Das Bundesverfassungsgericht hat entschieden: Hartz-IV-Empfänger haben keinen Anspruch auf die volle Übernahme von Wohn- und Heizkosten.

Das würde das Amt wohl zahlen Foto: dpa

Karlsruhe afp | Dass die Wohnung zu teuer sei, ist ein häufiger Streitpunkt zwischen Jobcenter und Beziehern von Arbeitslosengeld II. Das Bundesverfassungsgericht entschied nun in einem am Dienstag in Karlsruhe veröffentlichten Beschluss, dass die Jobcenter nicht jede Wohnung finanzieren müssen. Vielmehr gelten als Maßstab die Kosten einer vergleichbaren Wohnung im „unteren Preissegment“. (Az. 1 BvR 617/14 u.a.)

DATENSÄTZE:
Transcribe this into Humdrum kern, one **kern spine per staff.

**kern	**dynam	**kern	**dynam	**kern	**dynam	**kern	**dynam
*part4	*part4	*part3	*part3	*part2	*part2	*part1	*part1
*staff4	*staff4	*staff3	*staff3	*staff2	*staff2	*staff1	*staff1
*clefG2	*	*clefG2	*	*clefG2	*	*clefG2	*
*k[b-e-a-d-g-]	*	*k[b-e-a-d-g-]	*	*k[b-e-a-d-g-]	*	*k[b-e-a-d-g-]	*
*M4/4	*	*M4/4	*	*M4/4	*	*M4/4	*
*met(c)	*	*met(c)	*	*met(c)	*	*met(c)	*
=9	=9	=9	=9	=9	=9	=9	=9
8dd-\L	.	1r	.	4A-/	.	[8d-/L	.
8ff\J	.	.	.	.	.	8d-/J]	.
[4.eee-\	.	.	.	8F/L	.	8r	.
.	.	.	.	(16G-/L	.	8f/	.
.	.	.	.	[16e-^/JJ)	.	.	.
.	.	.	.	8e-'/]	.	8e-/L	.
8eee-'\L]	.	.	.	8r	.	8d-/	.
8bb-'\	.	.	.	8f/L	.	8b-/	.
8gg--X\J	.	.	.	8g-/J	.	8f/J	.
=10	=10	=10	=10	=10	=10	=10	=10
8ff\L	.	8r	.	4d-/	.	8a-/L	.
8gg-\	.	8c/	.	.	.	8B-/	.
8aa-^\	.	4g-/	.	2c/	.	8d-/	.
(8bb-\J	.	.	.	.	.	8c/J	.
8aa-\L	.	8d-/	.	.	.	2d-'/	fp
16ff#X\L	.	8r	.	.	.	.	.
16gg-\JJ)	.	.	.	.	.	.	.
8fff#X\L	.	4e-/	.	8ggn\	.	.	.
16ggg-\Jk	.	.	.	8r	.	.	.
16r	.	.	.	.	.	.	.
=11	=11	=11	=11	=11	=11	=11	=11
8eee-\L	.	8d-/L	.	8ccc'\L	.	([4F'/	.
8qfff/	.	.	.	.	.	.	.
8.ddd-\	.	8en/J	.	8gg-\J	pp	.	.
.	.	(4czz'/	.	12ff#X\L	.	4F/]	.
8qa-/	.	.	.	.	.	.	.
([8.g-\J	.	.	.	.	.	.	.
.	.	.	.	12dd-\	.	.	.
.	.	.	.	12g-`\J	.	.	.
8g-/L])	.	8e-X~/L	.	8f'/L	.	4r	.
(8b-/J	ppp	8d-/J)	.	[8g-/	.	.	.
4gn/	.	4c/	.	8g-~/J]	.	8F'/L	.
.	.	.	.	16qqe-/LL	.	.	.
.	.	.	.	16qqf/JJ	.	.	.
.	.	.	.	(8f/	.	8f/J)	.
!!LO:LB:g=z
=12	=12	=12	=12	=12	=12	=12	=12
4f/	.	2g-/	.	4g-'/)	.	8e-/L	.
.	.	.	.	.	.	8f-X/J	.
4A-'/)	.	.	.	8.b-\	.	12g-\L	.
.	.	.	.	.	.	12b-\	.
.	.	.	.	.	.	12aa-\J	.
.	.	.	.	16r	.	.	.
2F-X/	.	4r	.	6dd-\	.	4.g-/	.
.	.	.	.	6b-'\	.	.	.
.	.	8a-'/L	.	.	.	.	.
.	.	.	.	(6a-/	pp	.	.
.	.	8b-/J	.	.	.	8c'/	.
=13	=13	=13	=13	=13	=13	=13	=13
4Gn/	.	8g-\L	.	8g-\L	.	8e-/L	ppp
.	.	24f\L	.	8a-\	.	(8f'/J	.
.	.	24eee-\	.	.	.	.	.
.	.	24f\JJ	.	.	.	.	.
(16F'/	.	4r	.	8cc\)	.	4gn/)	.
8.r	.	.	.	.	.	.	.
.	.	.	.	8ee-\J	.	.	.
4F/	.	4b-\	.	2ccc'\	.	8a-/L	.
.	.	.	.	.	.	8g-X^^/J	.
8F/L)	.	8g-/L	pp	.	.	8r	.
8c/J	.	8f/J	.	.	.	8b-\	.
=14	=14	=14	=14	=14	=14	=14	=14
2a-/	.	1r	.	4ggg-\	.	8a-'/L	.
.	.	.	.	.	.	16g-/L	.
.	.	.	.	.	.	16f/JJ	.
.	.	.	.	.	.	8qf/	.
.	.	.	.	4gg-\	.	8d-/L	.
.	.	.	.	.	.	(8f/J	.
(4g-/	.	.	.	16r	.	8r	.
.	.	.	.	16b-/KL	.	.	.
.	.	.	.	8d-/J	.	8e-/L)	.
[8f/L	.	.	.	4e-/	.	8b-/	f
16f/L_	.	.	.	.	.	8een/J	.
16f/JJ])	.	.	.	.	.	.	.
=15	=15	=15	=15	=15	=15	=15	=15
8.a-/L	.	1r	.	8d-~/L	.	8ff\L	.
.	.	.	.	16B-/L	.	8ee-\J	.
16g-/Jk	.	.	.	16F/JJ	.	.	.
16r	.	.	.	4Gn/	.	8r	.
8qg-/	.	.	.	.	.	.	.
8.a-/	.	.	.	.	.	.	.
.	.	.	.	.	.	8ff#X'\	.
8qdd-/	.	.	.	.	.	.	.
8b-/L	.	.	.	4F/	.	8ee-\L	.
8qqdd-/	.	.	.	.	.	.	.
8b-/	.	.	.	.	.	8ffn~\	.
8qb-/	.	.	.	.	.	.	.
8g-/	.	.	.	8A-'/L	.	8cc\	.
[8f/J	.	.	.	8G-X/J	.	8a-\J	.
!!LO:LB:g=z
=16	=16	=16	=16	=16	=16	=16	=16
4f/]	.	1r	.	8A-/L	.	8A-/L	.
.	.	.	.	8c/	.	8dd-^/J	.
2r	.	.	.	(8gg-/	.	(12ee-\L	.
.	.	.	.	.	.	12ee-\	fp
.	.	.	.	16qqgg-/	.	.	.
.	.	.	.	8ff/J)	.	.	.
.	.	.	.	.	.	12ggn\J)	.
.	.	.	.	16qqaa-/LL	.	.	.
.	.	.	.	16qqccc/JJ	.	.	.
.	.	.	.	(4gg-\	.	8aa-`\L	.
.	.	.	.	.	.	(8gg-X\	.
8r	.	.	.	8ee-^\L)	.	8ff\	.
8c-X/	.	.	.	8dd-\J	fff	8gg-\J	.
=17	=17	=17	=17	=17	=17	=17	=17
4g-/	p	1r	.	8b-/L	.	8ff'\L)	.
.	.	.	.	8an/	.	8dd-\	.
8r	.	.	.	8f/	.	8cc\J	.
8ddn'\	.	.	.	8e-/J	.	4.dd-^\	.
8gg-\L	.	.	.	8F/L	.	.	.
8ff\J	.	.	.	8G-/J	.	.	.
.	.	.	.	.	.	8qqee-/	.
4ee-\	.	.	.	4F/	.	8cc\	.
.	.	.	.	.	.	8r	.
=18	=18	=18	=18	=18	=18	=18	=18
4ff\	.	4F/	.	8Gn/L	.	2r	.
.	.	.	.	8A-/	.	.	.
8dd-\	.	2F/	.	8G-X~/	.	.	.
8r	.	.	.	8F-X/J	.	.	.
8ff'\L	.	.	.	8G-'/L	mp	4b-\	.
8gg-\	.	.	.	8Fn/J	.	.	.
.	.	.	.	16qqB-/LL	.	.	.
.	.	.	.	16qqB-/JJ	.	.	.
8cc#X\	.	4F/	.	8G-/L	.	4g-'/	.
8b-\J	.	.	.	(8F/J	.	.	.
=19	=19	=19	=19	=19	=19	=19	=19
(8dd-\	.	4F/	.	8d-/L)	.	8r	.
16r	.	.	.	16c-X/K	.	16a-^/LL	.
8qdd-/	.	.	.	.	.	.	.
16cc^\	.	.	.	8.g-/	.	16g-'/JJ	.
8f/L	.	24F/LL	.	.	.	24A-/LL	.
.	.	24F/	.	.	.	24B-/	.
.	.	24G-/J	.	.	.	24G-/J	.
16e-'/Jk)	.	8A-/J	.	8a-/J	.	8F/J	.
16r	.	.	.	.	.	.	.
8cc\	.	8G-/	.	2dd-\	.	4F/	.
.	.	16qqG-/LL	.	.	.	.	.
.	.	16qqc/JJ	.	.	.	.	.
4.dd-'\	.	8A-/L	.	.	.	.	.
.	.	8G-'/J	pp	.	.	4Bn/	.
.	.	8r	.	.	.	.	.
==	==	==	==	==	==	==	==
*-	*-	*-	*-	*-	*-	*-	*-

AUFGABEN:
1 - Zitiere aus dem vorgegebenen Text die Stelle, die mit „Karlsruhe afp |“ beginnt und mit „BvR 617/14 u.a.)“ endet.
2 - Was gilt laut dem vorgegebenen Text als Maßstab dafür, welche Wohnkosten die Jobcenter übernehmen müssen?

LÖSUNGEN:
1 -
Karlsruhe afp | Dass die Wohnung zu teuer sei, ist ein häufiger Streitpunkt zwischen Jobcenter und Beziehern von Arbeitslosengeld II. Das Bundesverfassungsgericht entschied nun in einem am Dienstag in Karlsruhe veröffentlichten Beschluss, dass die Jobcenter nicht jede Wohnung finanzieren müssen. Vielmehr gelten als Maßstab die Kosten einer vergleichbaren Wohnung im „unteren Preissegment“. (Az. 1 BvR 617/14 u.a.)

2 - Die Kosten einer vergleichbaren Wohnung im „unteren Preissegment“.